▶ [TASK REQUIREMENTS] Pick out the lines below that include the string "diaminobenzidine".

▶ [GIVEN RECORDS]
= = =
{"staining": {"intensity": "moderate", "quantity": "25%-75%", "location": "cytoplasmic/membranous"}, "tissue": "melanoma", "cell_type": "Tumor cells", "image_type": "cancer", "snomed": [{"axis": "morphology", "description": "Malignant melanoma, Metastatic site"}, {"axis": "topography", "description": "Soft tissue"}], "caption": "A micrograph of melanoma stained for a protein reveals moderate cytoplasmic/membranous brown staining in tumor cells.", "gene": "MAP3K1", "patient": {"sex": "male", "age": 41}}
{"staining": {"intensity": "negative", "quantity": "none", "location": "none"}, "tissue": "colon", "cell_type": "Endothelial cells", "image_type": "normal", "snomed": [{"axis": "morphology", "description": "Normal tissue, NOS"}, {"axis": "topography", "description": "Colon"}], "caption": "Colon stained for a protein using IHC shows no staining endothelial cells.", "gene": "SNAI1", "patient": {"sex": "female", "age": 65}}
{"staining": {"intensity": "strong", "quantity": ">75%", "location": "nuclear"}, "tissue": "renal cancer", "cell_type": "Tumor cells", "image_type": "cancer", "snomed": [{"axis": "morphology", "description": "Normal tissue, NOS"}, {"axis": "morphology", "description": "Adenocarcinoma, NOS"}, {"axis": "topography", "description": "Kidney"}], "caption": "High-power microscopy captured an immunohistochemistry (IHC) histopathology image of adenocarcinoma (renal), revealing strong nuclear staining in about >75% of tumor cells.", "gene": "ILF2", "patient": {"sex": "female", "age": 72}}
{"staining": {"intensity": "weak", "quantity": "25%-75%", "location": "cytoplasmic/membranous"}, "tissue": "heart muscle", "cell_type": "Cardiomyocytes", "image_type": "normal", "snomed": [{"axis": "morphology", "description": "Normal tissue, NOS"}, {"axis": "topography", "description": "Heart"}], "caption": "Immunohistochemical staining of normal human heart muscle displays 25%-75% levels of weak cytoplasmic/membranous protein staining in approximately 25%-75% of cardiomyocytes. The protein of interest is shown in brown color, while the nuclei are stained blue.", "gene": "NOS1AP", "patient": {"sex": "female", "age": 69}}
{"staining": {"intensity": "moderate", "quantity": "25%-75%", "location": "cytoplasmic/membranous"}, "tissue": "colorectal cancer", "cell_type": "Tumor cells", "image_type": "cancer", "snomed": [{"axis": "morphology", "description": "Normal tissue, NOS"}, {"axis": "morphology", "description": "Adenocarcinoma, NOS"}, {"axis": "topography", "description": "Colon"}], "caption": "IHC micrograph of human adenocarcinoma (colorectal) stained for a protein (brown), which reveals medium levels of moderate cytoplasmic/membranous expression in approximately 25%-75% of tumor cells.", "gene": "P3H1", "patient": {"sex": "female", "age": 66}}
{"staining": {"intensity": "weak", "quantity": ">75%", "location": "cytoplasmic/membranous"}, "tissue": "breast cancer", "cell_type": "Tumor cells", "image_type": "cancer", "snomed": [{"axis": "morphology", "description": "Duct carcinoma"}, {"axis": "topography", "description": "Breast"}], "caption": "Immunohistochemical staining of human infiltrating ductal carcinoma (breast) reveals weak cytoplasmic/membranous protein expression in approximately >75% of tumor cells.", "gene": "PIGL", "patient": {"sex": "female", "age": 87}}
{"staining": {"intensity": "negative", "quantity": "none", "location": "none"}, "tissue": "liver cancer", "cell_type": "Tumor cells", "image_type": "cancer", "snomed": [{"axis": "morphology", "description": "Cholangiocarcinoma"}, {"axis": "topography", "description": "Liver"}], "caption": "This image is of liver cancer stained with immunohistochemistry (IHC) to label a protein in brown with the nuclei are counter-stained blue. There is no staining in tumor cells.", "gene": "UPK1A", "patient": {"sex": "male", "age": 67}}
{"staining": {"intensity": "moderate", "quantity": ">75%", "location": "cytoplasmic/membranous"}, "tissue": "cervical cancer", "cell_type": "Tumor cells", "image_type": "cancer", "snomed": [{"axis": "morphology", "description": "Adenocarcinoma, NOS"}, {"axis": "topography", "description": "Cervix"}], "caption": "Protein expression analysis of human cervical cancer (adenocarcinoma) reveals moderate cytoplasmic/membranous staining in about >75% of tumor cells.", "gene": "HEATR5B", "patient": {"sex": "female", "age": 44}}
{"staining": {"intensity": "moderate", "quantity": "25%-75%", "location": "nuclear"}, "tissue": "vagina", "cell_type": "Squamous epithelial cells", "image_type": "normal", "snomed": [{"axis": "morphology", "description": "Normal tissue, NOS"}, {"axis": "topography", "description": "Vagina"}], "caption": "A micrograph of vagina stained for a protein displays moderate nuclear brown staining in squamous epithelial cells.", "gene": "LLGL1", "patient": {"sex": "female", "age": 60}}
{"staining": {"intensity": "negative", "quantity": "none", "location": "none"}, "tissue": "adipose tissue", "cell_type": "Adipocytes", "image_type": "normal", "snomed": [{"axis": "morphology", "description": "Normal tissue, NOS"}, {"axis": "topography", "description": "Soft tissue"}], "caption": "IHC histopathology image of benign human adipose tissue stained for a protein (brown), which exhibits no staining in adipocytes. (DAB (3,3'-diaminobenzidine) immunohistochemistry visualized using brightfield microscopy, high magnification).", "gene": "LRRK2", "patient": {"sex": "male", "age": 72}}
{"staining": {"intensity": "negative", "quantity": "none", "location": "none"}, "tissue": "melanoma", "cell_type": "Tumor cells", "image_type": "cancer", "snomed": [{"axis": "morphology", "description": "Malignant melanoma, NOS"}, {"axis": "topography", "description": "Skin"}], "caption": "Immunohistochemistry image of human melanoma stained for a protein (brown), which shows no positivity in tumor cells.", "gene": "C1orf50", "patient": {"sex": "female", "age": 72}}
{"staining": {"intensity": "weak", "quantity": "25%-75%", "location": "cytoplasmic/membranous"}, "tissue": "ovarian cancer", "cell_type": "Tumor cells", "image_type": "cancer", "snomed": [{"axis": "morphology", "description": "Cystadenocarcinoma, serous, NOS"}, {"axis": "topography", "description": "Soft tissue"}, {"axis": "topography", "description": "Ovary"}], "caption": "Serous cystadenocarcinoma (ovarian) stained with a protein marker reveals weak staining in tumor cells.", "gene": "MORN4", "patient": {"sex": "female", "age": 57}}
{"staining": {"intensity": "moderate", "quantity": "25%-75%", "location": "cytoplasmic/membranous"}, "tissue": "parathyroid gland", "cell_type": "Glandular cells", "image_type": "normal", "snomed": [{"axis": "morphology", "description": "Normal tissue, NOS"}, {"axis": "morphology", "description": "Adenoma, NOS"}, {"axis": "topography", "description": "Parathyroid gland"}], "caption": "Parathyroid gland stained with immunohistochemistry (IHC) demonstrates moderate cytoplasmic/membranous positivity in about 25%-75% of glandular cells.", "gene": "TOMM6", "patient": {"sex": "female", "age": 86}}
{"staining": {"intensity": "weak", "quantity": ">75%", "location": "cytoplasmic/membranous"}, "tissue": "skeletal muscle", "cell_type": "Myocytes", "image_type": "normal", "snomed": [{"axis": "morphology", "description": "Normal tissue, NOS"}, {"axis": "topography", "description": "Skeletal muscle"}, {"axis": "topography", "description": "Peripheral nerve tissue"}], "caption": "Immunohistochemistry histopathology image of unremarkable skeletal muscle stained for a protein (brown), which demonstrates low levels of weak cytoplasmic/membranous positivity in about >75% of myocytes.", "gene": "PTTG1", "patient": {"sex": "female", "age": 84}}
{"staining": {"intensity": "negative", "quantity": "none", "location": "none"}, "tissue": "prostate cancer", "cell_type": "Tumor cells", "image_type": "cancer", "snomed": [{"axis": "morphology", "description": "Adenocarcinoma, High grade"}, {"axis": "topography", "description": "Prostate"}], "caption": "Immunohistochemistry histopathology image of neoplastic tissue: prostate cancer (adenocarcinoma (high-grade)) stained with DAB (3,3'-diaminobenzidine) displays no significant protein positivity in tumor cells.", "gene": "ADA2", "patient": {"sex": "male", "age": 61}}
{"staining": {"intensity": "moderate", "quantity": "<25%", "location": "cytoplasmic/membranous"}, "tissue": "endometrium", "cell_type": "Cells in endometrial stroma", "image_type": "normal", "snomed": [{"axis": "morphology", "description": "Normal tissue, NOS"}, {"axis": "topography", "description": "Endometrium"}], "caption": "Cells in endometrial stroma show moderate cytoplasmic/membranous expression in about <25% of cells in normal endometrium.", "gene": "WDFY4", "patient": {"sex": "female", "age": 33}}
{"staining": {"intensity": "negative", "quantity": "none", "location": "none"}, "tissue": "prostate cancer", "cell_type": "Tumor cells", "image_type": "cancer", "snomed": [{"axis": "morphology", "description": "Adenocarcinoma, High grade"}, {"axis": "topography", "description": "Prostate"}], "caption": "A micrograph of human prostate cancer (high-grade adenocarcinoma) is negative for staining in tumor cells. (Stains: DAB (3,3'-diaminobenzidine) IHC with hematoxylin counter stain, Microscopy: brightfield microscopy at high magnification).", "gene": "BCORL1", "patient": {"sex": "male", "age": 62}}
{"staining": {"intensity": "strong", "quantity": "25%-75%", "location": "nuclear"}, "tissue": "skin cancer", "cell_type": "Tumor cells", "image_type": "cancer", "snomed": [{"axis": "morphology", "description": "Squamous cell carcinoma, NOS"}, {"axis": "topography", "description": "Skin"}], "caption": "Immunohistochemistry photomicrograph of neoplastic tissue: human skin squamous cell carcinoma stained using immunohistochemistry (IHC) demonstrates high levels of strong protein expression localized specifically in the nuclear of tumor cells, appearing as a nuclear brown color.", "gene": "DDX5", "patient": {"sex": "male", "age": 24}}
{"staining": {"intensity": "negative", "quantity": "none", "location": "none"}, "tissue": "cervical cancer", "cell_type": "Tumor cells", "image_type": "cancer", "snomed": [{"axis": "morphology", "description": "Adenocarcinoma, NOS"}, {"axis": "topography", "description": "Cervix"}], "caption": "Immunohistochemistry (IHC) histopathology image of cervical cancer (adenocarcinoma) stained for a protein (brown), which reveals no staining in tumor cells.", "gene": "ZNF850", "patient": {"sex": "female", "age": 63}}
= = =
▶ [EXERCISE RESPONSE]
{"staining": {"intensity": "negative", "quantity": "none", "location": "none"}, "tissue": "adipose tissue", "cell_type": "Adipocytes", "image_type": "normal", "snomed": [{"axis": "morphology", "description": "Normal tissue, NOS"}, {"axis": "topography", "description": "Soft tissue"}], "caption": "IHC histopathology image of benign human adipose tissue stained for a protein (brown), which exhibits no staining in adipocytes. (DAB (3,3'-diaminobenzidine) immunohistochemistry visualized using brightfield microscopy, high magnification).", "gene": "LRRK2", "patient": {"sex": "male", "age": 72}}
{"staining": {"intensity": "negative", "quantity": "none", "location": "none"}, "tissue": "prostate cancer", "cell_type": "Tumor cells", "image_type": "cancer", "snomed": [{"axis": "morphology", "description": "Adenocarcinoma, High grade"}, {"axis": "topography", "description": "Prostate"}], "caption": "Immunohistochemistry histopathology image of neoplastic tissue: prostate cancer (adenocarcinoma (high-grade)) stained with DAB (3,3'-diaminobenzidine) displays no significant protein positivity in tumor cells.", "gene": "ADA2", "patient": {"sex": "male", "age": 61}}
{"staining": {"intensity": "negative", "quantity": "none", "location": "none"}, "tissue": "prostate cancer", "cell_type": "Tumor cells", "image_type": "cancer", "snomed": [{"axis": "morphology", "description": "Adenocarcinoma, High grade"}, {"axis": "topography", "description": "Prostate"}], "caption": "A micrograph of human prostate cancer (high-grade adenocarcinoma) is negative for staining in tumor cells. (Stains: DAB (3,3'-diaminobenzidine) IHC with hematoxylin counter stain, Microscopy: brightfield microscopy at high magnification).", "gene": "BCORL1", "patient": {"sex": "male", "age": 62}}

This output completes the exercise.